Miyares says third-party ballot collection legal under state law
A group aiming to elect Republicans has sent out flyers to Virginia voters offering to drop off ballots on their behalf.
In an advisory opinion released last week, Virginia Attorney General Jason Miyares said third-party groups or individuals can return ballots on behalf of other people as long as they get voters’ approval to do so.
It’s not clear what prompted the advisory opinion, which was requested by outgoing Del. Kathy Byron (R–Bedford). Her office declined an interview request and didn’t respond to requests to see the letter that prompted Miyares’ opinion. The AG’s office said the letter is protected by attorney-client privilege.
But it is clear third-party ballot collection is happening on some level in Virginia. A group called Our United Voices has sent out flyers to voters in Loudoun, Prince William and Henrico counties offering to collect ballots and drop them off, according to a Democrat-aligned activist who provided photos of the flyer to VPM News.
“We are a team of like-minded Republican voters who are making sure that our friends and neighbors get their ballots submitted,” the flyer said.
Our United Voices, which registered as an organization in Delaware during February, has a minimalist website that doesn’t explain how the group is funded. The website indicates OUV is a 501(c)4 nonprofit that aims to use “data science, expert political strategy, and communication networks to identify trends in swing voter psychology to develop persuasive messaging that motivates individuals to vote center-right.”
In a brief text message exchange with a number listed on the flyer, an unidentified person said the group is “delighted to be out in the community, urging voters to do their democratic duty, and supporting them in ways the law very clearly allows.” A person who answered the group’s phone number said she was not authorized to speak to the media.
Over the last several years, some Republicans have falsely linked ballot collection — or “ballot harvesting” — with fraud. Some have made similar claims about early voting in general.
But Gov. Glenn Youngkin has pushed conservatives to embrace an early voting strategy, which he’s called “Secure Your Vote.” The flyer used similar language, asking voters if “we can help you secure your ballot.” Zack Roday, a spokesperson for Youngkin’s political operation, said in an email that “we’re glad folks are supporting early voting.”
Miyares said in the advisory that current state code is worded in a way that allows for third-party ballot collection. Miyares also noted that state law doesn’t explicitly require a voter to be the one who drops off their own ballot.

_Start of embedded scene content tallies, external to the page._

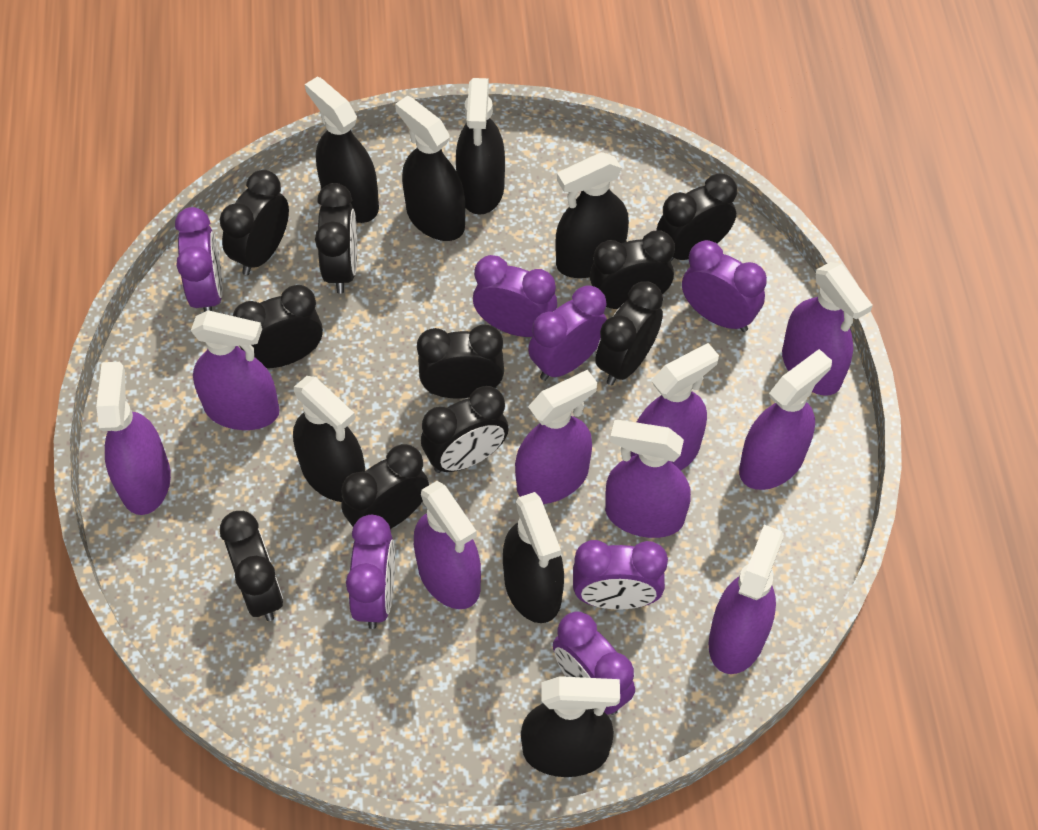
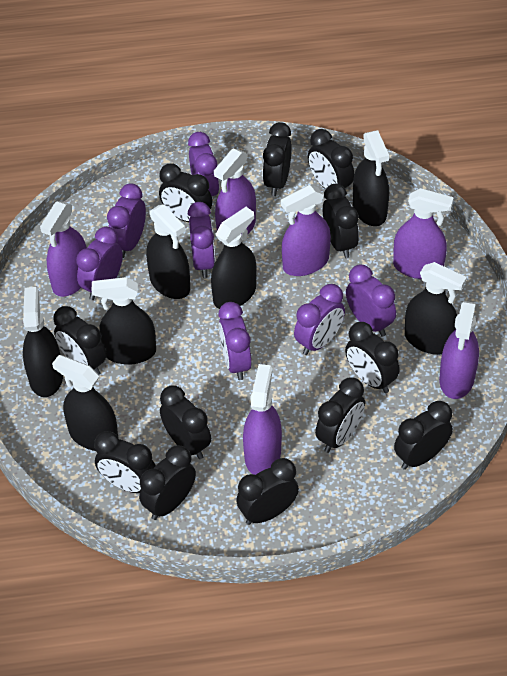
black clock: 10 -> 12
purple spray bottle: 9 -> 6

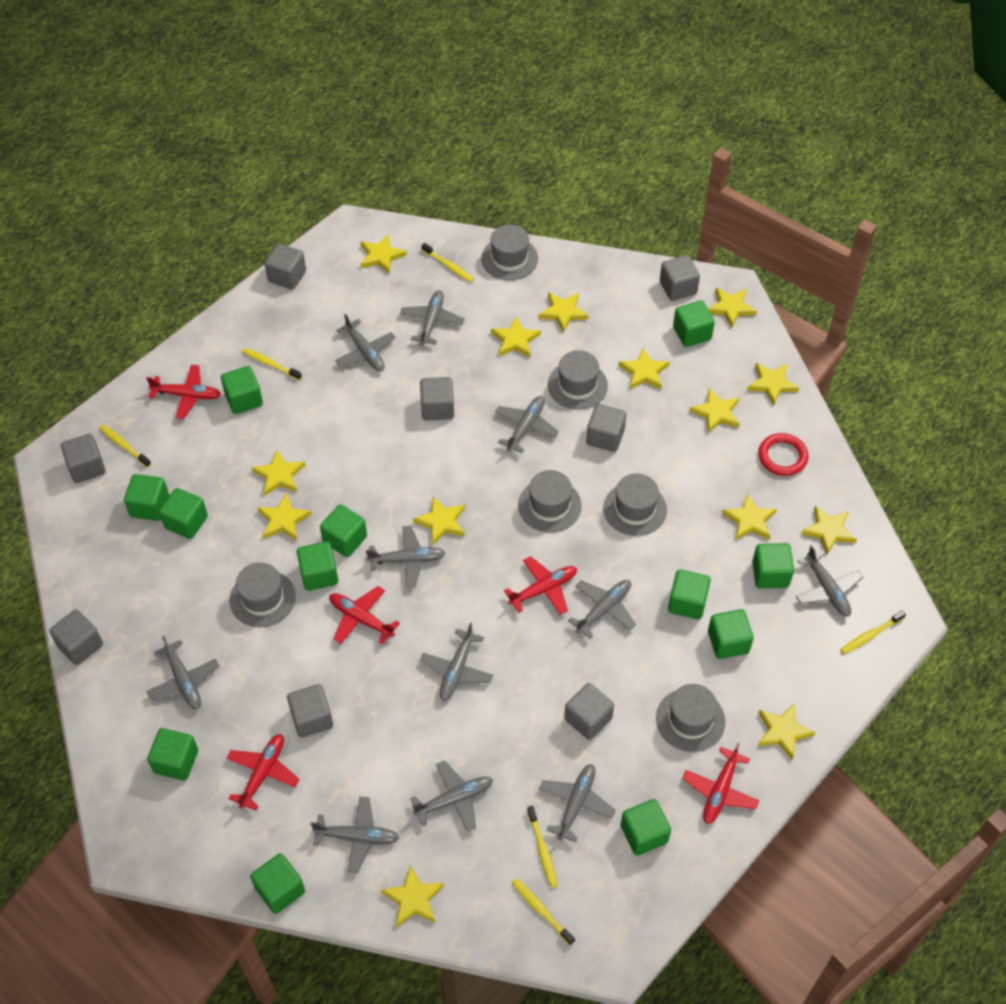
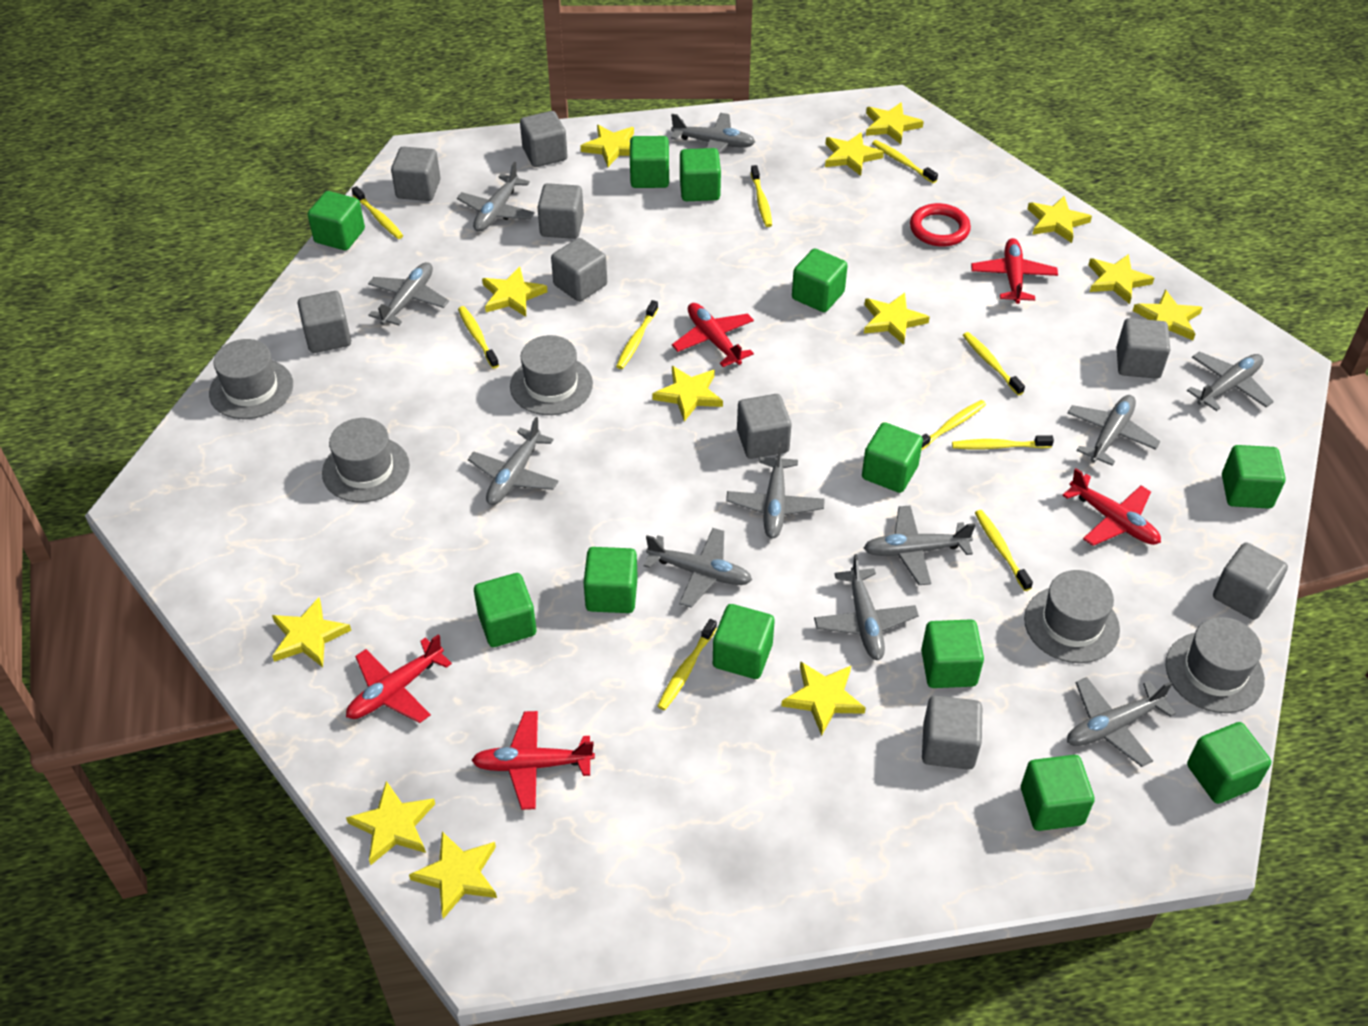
grey cube: 8 -> 9
grey hat: 6 -> 5
yellow star: 14 -> 13
yellow toothbrush: 6 -> 10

“As the Supreme Court of Virginia has observed, when the law intends for a specific action to be taken by a voter personally, such intent can be incorporated with ease,” Miyares said.
Both University of Richmond law professor Hank Chambers and College of William & Mary law professor Rebecca Green agreed with that assessment.
“As I understand it, the general intent of the legislature when this provision passed in 2021 (when Democrats controlled both houses and the governorship) was to ensure absentee voting would be an available, easy, and secure option for all eligible voters,” Green said in an email.
Chambers said the flyers were a sign that at least some Republicans were warming up to the idea of third-party ballot collection.
“I think they're just looking up and saying, ‘There may be votes out there that could be cast for their candidates, we just want to make sure that those votes get in,’” Chambers said.